Several of those who took jobs for the government in various high-level roles left well-paid international jobs.
“I decided to leave my job as an investment banker in Australia and return home. I want to be part of the change. This is the start of something,” says the country’s Deputy Mining Minister Nagi Otgonshar in an interview.
A Mongolian woman, who has lived in the United States for several years and is now visiting her home country, says she has “a hole in her chest” as she feels she is not contributing enough to the country’s development, and now is considering moving back.
Despite Mongolia’s challenging geographic location – it is landlocked between Russia and China – political and civil rights and a robust parliamentary system are maintained, according to observers. It has only been 30 years since the fall of the Soviet Union and Mongolia took its first steps towards democracy.

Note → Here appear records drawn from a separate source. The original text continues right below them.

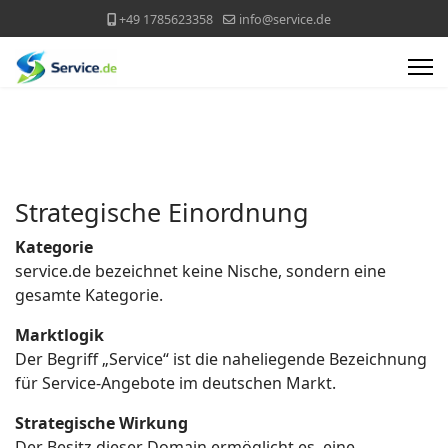
+49 1785623358
info@service.de
Strategische Einordnung
Kategorie
service.de bezeichnet keine Nische, sondern eine
gesamte Kategorie.
Marktlogik
Der Begriff „Service“ ist die naheliegende Bezeichnung
für Service-Angebote im deutschen Markt.
Strategische Wirkung
Der Besitz dieser Domain ermöglicht es, eine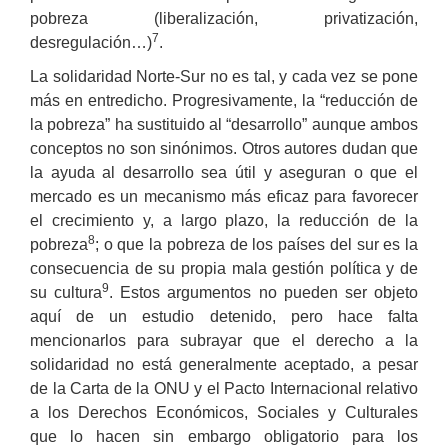
pobreza (liberalización, privatización,
7
desregulación…)
.
La solidaridad Norte-Sur no es tal, y cada vez se pone
más en entredicho. Progresivamente, la “reducción de
la pobreza” ha sustituido al “desarrollo” aunque ambos
conceptos no son sinónimos. Otros autores dudan que
la ayuda al desarrollo sea útil y aseguran o que el
mercado es un mecanismo más eficaz para favorecer
el crecimiento y, a largo plazo, la reducción de la
8
pobreza
; o que la pobreza de los países del sur es la
consecuencia de su propia mala gestión política y de
9
su cultura
. Estos argumentos no pueden ser objeto
aquí de un estudio detenido, pero hace falta
mencionarlos para subrayar que el derecho a la
solidaridad no está generalmente aceptado, a pesar
de la Carta de la ONU y el Pacto Internacional relativo
a los Derechos Económicos, Sociales y Culturales
que lo hacen sin embargo obligatorio para los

You can see the development in the rankings – even though Mongolia is placed far behind developed countries – but even more so when you are out on the streets and talking to people or sitting in interviews with politicians or business managers. Corruption remains widespread but there is a pervasive belief that democracy and openness are the way forward, and that bribery can best be put to shame through economic liberalization and modernization.
A lot can still go wrong. The roots of democracy may not be deep enough, and the risk of political turmoil is ever-present. Perhaps the country will not succeed in breaking the import dependency of energy from Russia and the export dependency of raw materials to China. Maybe Mongolia won’t manage to climb the value chains as planned and be trapped by the “resource curse” and mining dependency.
“The challenges are great but so are the opportunities. Mongolia’s democracy has the potential to become even stronger,” says Tapan Mishra, resident coordinator of the UN in Ulaanbaatar.
A 2021 nationwide poll in Mongolia by the International Republican Institute, a Washington based non-profit organisation, showed strong enthusiasm for democratic governance, while the asked Mongolians also acknowledged the need for continued improvement.
“While many people believe that democracy is backsliding around the world, the people of Mongolia are showing strong support for an open and transparent political system,” said Johanna Kao, regional director of the organisation’s Asia-Pacific division.
Indeed, while many countries around the world suffer political and democratic challenges – from populism and internal polarization to external threats – Mongolia can be seen as a beacon of democracy in Asia. It is something that leaders in democratic nations should pay attention to and support.
At the time of writing, the thought of traveling back to Hong Kong, being forced to put on a face mask and experience new crackdowns on freedom of expression and the press feel disheartening. But I will soon be back in Mongolia – and breathe the fresh air of democracy again.